Curt Levey, head of the Committee for Justice, which favors judges who interpret the Constitution strictly, says many conservatives are hoping for a debate over judicial activism. But a moderate nominee could take the wind out of the sales of a major nomination battle.

So who's in the running? Here are some possible nominees from the worlds of the federal courts, politics and academia:

Federal Courts

U.S. Circuit Court Judge Merrick B. Garland from the Washington, D.C., appeals court, who is 58, is considered a top contender. Levey said conservatives respect him for not approaching the bench with an agenda.

Elena Kagan isn't a judge, but as solicitor general she represents the United States -- and Obama -- before the Supreme Court. Although she comes with less paper trail to dissect, some recent writings are conservative on national security issues, said court watcher Bruce Fein, who served in the Justice Department under President Ronald Reagan.

Kagan, a former Harvard Law School dean, likely would have some support from conservatives. "We all suspect she's quite liberal," Levey said. "But she's also a really nice person. She has reached out to conservatives."

Fifty-nine-year-old U.S. Circuit Court Judge Diane Wood from Chicago, on the other hand, would provoke conservative ire, Levey said, especially because of her views on issues like abortion and religion. "You're just handing the right the type of hot-button social issue Obama had indicated he doesn't want" to raise, Levey said.

Academia

Two leading lawyers who have spent years in academia often are mentioned. Cass Sunstein, 55, taught at the University of Chicago Law School and then Harvard Law School and now is serving as Obama's regulatory czar as administrator of the Office of Information and Regulatory Affairs. Human-rights activist Harold Hongju Koh, 55, is serving as legal adviser to the State Department after years at Yale Law School.

Sunstein is well-respected and personally close to fellow Chicagoan Obama, Milikowsky added.

Politics

Obama has that said bringing a diversity of experience to the court is important to him, leading to speculation he would name a politician. Govs. Jennifer Granholm of Michigan, 51, and Deval Patrick of Massachusetts, 53, along with Sen. Amy Klobuchar, D-Minn., all have been mentioned. But Fein doubts they have enough judicial background for the job. "To challenge the conservative wing [of the court], you are going to have to have someone with intellectual firepower," he said.

Klobuchar, 49, or Granholm would become the third woman serving on the current court, which would be a new record. Justice Ruth Bader Ginsburg, 77, is the oldest member of the court after Stevens and subject to speculation about when she will retire.

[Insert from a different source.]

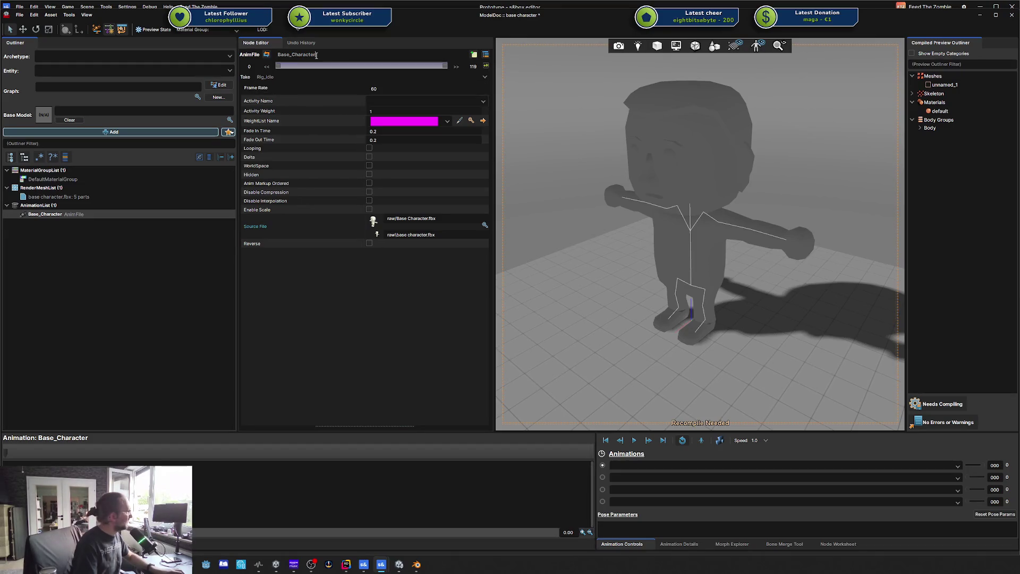
double_click(317, 55)
type("Idle")
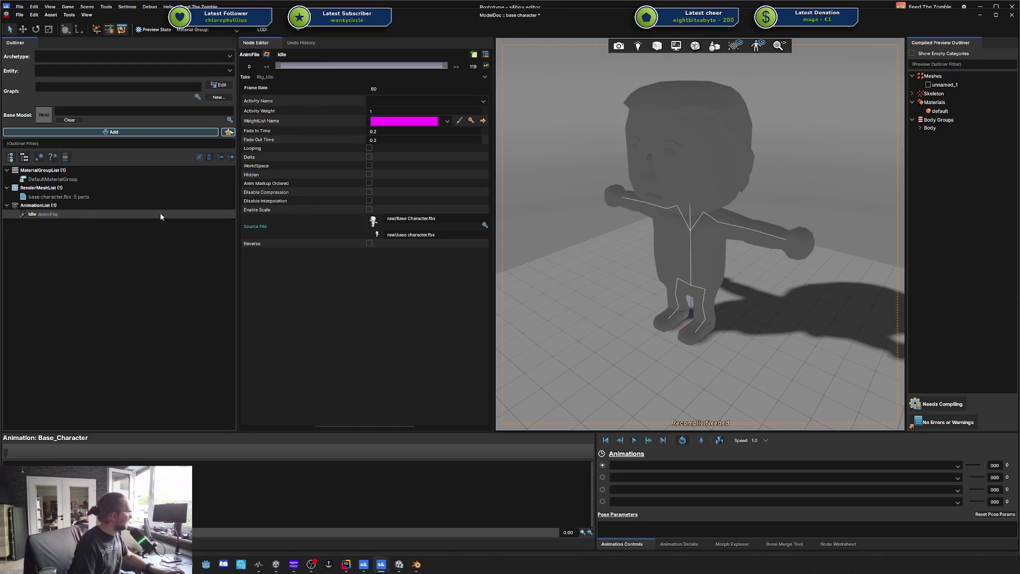
- Duplicate Idle as Walking and assign it the Rig_Walk_Forward take
left_click(66, 217)
key("ctrl+d")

Interior Secretary Ken Salazar, 55, a Hispanic from Colorado, also would add demographic diversity to the court.

Two other Obama Cabinet officials have seen their stars dim in the past year, according to court watchers. Homeland Security Secretary Janet Napolitano, 52, took heat for security lapses after Umar Farouk Abdulmutallab allegedly tried to blow up a Northwest Airlines plane bound for Detroit with a bomb stashed in his underwear. And Attorney General Eric Holder, 59, has been under criticism for other administration decisions on security that Obama might not want to draw attention to in a hearing, Levey said.

Fein puts the odds of a nominee being confirmed by the start of the new term in October at "zero or negative integers." Republicans, he said, will delay the process so they can wait until after the November elections, when the party is expected to pick up more seats in the Senate.

But Whelan said hearings could come as early as July, as they did for Sotomayor. "It's a sensible working assumption that anyone who gets nominated will, in the end, get confirmed. The big question is, at what political cost?"